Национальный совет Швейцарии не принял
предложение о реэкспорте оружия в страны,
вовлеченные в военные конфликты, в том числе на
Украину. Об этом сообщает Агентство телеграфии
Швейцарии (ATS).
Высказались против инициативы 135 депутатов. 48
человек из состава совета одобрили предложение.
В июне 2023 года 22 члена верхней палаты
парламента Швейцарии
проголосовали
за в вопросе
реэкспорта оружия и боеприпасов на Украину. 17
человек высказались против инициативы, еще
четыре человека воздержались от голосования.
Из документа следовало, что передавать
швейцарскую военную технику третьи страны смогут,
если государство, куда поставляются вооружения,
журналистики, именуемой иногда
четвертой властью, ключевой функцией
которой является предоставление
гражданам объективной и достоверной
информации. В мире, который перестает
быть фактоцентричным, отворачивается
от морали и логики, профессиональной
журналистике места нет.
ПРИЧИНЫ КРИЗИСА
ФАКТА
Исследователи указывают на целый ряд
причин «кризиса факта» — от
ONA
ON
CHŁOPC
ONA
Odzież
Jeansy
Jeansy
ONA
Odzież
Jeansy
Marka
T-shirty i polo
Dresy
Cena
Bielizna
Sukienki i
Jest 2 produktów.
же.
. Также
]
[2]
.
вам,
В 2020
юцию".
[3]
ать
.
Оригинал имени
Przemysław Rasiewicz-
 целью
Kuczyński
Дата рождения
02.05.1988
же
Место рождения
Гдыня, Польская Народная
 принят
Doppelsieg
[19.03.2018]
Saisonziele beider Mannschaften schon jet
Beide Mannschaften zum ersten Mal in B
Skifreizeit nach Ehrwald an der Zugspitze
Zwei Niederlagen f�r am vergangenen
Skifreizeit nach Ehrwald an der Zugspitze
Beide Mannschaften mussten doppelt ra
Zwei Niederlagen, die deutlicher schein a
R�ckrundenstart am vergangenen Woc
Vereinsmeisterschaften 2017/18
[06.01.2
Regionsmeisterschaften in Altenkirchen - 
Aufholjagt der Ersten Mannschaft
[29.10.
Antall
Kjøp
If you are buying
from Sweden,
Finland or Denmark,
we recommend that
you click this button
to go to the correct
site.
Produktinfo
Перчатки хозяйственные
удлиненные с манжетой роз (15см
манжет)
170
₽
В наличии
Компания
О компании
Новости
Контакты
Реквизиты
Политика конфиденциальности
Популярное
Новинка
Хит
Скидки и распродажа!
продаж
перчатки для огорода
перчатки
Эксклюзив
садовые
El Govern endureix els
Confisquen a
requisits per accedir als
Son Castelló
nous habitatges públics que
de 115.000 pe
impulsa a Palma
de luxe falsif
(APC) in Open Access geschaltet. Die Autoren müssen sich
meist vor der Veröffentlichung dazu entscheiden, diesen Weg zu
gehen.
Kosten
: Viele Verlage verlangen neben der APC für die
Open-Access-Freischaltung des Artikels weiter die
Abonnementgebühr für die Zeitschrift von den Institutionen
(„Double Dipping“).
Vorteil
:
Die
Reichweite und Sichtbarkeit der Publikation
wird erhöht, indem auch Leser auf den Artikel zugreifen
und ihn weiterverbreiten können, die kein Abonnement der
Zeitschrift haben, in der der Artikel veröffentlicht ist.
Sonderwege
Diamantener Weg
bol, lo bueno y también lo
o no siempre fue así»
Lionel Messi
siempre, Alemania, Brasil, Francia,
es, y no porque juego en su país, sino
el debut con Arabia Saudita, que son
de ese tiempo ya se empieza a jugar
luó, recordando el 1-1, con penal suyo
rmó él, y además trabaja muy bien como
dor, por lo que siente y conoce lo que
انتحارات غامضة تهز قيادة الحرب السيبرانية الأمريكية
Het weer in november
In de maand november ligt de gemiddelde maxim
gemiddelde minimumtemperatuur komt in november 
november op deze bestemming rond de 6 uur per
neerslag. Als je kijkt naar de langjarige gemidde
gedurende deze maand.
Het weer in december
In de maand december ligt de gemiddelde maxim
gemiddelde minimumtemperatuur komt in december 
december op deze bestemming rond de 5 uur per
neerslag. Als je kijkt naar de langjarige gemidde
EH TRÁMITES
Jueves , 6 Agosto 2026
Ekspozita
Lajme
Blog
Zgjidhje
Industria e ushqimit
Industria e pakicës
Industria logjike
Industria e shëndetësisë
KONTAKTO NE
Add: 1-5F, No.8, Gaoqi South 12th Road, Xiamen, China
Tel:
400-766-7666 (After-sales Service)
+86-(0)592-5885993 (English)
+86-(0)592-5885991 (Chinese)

◆ ◆ ◆

> Exercise goal
Reproduce everything from the start of the listing down to the line containing "человек высказались против инициативы, еще", with both of those lines included.

> Solution to this exercise
Национальный совет Швейцарии не принял
предложение о реэкспорте оружия в страны,
вовлеченные в военные конфликты, в том числе на
Украину. Об этом сообщает Агентство телеграфии
Швейцарии (ATS).
Высказались против инициативы 135 депутатов. 48
человек из состава совета одобрили предложение.
В июне 2023 года 22 члена верхней палаты
парламента Швейцарии
проголосовали
за в вопросе
реэкспорта оружия и боеприпасов на Украину. 17
человек высказались против инициативы, еще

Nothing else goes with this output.